Even now, he couldn’t stop feeling proud for how vecking brilliant his human was. And she was still his human, even after what she’d done. He chased her, needing to get close enough to use the magnetic ray on her ship. She dropped down and halted, sending him flying past her. He cut to the right to make a tight circle. She hadn’t fired on him. She’d had a perfect shot and had failed to take it. Although his treacherous heart squeezed, certain it meant she cared for him, he chased those thoughts back. She’d used him and left. He meant nothing to her.

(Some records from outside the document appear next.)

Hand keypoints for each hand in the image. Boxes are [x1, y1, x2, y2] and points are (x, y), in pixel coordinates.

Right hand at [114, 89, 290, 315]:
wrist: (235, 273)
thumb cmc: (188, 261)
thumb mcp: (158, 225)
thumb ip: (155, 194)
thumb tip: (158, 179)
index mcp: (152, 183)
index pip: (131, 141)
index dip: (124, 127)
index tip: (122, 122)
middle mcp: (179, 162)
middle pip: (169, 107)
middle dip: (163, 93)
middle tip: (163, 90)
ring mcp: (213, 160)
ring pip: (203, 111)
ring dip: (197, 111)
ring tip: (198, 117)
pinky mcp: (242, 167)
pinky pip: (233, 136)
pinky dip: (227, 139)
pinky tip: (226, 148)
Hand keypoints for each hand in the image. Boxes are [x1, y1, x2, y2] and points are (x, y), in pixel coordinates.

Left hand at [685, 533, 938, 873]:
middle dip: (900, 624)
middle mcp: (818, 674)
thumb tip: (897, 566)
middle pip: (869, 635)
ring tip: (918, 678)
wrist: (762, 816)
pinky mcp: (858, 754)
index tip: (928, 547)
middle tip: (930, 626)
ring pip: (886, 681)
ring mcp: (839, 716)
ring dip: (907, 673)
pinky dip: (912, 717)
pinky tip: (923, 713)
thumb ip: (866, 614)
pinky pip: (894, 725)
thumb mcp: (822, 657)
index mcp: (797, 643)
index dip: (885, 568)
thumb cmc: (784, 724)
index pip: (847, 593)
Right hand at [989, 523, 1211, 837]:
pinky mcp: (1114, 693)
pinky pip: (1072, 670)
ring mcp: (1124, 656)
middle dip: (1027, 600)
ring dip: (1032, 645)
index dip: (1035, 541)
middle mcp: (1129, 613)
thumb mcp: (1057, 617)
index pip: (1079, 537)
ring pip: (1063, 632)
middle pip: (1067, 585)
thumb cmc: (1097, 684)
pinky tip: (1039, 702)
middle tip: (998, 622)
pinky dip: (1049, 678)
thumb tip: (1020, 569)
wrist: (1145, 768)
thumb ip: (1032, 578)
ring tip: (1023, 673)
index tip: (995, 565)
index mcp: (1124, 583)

And her hesitation to fire was her downfall, because now he had her. He flew low over the top of her ship and dropped down, sending the magnetic beam of energy to capture her ship. It slowed the velocity of both ships, his engine whining with the effort of dragging double its weight through space. Even so, he used hyperdrive because the risk of being seen in Ocretion territory greatly outweighed the danger of blowing out his engine. It worked; the short burst of extreme speed flung them back to just outside Shooku’s atmosphere. Shooku, the uninhabitable planet where Rok and Prince Zander had forced the Death Pod down, lay just outside Ocretion territory, where few travelers would ever stray.
He steadied the controls as they broke through, and managed to land her ship without crushing it beneath his own or dropping it from too high an altitude.
He should request backup. The moment he released the magnetic ray to land his own craft, she could simply take off again. But he didn’t want any other being involved. Thankfully, she didn’t run, and he didn’t even want to begin puzzling over why. He dropped his battleship to the ground and pulled on his helmet before charging out to catch his wayward rebel.